PROVIDED TEXT =>
· · ·

In The Sexy Vegan Cookbook: Extraordinary Food from an Ordinary Dude , “regular dude” and YouTube cooking sensation Brian Patton shares 100 vegan recipes that are goof-proof, fun, and tasty as heck.

The Sexy Vegan Cookbook covers the basics of cooking, from slicing vegetables to finding the right type of seitan to worship, to recreating favorites without meat or dairy. With more than 100 recipes, Brian covers everything from cocktails (according to the Sexy Vegan, the most important meal of the day) to amazing breakfast sandwiches to desserts such as Sailor Peanut Rum Ice Cream. There are appetizers and nachos, pizza and tuna-like sandwiches as well as plenty of salads, pasta, and main dish choices.

· · ·

[Stored items]

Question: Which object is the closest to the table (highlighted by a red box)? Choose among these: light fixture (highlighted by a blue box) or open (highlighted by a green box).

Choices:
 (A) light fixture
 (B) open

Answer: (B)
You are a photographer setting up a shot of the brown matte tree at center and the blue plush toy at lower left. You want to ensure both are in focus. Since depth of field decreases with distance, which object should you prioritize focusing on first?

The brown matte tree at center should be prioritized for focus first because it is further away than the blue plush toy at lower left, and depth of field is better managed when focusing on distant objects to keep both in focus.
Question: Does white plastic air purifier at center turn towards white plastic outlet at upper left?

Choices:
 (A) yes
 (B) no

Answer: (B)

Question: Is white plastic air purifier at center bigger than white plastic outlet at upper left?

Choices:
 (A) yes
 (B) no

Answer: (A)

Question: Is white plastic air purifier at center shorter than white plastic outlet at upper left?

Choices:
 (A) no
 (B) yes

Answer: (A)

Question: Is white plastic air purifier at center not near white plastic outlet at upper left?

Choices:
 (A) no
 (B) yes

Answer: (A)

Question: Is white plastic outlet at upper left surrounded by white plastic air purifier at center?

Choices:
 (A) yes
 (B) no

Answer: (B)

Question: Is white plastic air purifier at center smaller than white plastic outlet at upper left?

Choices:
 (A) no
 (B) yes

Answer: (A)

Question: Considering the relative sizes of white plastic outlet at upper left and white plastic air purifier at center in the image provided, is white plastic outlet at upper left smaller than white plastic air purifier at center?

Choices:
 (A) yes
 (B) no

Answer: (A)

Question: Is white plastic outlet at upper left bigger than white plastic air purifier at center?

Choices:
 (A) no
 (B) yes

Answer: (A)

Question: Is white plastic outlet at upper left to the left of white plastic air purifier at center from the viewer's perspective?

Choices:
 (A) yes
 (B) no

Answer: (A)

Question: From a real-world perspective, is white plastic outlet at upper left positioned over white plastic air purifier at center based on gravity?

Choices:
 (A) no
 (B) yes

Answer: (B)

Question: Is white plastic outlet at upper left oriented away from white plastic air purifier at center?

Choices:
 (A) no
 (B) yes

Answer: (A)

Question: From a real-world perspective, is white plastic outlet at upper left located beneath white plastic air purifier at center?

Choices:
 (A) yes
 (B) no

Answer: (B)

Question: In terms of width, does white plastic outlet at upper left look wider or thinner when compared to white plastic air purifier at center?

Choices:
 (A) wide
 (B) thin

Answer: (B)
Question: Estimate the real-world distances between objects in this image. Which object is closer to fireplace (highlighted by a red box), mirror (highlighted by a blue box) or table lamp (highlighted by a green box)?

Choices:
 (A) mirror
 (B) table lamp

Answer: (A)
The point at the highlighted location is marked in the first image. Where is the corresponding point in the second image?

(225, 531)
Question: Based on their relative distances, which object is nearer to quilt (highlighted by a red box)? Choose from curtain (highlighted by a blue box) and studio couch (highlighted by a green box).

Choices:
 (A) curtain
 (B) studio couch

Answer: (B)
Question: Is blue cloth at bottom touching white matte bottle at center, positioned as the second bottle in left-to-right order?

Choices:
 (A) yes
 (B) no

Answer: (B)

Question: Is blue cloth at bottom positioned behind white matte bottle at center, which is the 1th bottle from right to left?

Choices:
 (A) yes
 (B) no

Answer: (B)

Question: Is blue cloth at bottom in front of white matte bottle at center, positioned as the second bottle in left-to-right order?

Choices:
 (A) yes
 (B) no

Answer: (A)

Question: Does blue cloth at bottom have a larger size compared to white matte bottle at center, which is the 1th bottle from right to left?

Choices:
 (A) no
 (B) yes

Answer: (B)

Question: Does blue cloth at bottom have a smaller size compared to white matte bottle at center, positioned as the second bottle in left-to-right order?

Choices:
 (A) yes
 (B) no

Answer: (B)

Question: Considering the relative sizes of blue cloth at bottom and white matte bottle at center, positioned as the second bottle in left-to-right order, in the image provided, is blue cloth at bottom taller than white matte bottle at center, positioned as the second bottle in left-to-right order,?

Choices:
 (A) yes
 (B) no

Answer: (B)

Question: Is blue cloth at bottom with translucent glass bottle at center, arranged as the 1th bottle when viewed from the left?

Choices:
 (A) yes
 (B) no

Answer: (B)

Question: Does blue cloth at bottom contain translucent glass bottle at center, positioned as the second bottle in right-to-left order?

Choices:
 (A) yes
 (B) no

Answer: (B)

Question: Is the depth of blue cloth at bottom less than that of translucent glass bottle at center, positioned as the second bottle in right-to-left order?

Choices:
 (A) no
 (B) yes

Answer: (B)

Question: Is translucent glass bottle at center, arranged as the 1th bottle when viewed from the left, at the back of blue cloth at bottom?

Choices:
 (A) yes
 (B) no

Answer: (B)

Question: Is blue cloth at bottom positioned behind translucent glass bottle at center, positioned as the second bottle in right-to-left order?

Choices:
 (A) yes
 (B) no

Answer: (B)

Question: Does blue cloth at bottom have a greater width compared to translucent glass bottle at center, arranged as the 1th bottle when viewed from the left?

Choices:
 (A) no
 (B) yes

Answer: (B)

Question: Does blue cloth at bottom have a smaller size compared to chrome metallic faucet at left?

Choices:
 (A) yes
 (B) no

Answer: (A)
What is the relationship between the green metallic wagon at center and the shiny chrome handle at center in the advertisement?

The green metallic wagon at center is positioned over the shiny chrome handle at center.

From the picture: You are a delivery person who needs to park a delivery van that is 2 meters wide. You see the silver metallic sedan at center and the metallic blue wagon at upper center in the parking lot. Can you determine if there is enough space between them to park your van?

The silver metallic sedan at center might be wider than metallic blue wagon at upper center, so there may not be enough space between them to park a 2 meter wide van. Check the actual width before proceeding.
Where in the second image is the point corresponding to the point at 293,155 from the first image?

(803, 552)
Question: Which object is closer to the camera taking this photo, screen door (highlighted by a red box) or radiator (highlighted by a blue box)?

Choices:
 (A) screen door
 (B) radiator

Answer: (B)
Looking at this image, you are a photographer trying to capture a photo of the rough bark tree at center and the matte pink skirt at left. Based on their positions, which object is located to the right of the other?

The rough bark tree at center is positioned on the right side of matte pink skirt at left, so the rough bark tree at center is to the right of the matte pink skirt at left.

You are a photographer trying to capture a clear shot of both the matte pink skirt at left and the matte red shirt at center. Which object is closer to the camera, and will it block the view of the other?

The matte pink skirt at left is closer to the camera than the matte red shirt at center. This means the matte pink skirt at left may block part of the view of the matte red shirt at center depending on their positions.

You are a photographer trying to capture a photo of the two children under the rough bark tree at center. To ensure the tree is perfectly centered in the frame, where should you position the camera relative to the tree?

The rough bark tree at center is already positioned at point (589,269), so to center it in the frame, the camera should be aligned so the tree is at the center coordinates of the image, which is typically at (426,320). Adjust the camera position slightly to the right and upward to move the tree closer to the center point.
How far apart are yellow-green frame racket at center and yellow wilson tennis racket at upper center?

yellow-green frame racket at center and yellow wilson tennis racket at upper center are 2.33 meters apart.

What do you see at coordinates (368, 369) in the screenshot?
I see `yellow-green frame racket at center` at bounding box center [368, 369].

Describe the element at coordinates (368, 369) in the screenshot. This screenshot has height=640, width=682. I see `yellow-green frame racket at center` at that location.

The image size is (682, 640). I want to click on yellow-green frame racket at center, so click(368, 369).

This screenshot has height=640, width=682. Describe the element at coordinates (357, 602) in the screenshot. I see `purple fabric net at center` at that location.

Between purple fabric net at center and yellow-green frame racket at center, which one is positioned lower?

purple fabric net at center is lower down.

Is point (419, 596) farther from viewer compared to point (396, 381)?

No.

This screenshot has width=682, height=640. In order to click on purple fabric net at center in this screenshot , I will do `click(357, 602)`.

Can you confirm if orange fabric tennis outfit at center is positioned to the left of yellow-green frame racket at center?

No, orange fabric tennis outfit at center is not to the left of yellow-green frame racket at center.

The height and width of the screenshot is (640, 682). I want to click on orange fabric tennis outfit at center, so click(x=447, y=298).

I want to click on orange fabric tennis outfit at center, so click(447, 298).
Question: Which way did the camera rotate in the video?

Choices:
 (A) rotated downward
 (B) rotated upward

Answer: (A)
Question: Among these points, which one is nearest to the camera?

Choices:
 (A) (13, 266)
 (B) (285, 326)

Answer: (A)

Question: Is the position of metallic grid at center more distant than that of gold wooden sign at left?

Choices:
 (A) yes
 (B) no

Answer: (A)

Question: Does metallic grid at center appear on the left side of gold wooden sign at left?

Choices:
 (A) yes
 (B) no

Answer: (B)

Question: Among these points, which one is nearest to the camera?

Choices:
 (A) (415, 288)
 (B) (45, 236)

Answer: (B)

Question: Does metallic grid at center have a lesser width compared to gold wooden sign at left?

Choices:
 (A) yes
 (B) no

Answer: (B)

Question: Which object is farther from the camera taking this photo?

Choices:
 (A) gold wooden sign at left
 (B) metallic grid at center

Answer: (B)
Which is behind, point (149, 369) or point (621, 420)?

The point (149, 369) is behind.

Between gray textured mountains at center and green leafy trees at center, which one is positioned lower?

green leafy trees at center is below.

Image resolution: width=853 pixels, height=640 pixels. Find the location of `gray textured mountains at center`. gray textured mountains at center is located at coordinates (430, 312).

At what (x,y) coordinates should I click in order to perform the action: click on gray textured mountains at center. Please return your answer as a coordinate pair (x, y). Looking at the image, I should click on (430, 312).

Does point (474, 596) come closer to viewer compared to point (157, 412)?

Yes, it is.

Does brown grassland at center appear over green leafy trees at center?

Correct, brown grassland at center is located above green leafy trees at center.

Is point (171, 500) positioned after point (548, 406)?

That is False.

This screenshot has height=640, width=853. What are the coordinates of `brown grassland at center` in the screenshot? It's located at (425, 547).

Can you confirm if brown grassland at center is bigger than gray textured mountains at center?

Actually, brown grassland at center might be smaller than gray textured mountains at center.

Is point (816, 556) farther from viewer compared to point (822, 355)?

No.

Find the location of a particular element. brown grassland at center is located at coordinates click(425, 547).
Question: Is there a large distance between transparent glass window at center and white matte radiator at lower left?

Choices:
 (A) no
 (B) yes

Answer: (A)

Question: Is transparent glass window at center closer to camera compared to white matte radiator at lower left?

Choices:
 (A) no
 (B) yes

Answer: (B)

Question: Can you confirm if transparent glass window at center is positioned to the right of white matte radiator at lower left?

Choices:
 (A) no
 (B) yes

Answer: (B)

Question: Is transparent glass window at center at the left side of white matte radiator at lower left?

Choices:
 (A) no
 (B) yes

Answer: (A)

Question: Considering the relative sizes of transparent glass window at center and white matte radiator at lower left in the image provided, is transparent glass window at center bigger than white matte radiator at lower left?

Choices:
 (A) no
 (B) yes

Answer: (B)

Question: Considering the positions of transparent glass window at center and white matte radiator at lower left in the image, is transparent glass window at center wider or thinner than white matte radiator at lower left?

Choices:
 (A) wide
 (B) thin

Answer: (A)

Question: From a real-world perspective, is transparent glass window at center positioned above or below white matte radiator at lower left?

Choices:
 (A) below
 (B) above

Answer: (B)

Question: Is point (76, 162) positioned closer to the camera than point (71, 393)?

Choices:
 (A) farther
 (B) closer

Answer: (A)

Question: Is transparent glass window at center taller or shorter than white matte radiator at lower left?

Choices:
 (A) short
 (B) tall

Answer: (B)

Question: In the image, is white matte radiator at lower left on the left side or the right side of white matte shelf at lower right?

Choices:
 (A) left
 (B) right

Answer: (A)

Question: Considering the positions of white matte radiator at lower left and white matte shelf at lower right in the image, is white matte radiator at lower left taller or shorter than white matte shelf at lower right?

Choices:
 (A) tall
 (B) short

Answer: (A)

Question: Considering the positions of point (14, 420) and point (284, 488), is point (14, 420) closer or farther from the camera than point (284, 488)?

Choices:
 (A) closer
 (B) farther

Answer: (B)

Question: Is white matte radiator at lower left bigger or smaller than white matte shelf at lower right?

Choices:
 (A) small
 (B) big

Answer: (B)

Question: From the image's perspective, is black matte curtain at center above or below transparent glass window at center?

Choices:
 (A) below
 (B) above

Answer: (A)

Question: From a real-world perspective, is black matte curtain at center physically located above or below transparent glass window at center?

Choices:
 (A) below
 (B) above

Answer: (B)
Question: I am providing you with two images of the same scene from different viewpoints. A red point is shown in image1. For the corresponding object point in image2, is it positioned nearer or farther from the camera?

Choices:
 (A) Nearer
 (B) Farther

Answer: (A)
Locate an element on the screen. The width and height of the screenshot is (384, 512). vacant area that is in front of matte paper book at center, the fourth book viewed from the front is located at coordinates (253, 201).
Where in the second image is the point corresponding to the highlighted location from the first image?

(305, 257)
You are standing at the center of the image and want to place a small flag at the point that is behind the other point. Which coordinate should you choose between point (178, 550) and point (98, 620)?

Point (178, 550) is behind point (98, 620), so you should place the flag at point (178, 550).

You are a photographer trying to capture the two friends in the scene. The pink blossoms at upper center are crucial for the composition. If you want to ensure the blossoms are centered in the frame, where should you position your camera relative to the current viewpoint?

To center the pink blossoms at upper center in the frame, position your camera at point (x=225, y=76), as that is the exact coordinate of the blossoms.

· · ·

In the cookbook description, from "In The Sexy Vegan" up to and including "main dish choices.", replace "recipes" with "dishes" and give that part again.

EXPECTED ANSWER =>
In The Sexy Vegan Cookbook: Extraordinary Food from an Ordinary Dude , “regular dude” and YouTube cooking sensation Brian Patton shares 100 vegan dishes that are goof-proof, fun, and tasty as heck.

The Sexy Vegan Cookbook covers the basics of cooking, from slicing vegetables to finding the right type of seitan to worship, to recreating favorites without meat or dairy. With more than 100 dishes, Brian covers everything from cocktails (according to the Sexy Vegan, the most important meal of the day) to amazing breakfast sandwiches to desserts such as Sailor Peanut Rum Ice Cream. There are appetizers and nachos, pizza and tuna-like sandwiches as well as plenty of salads, pasta, and main dish choices.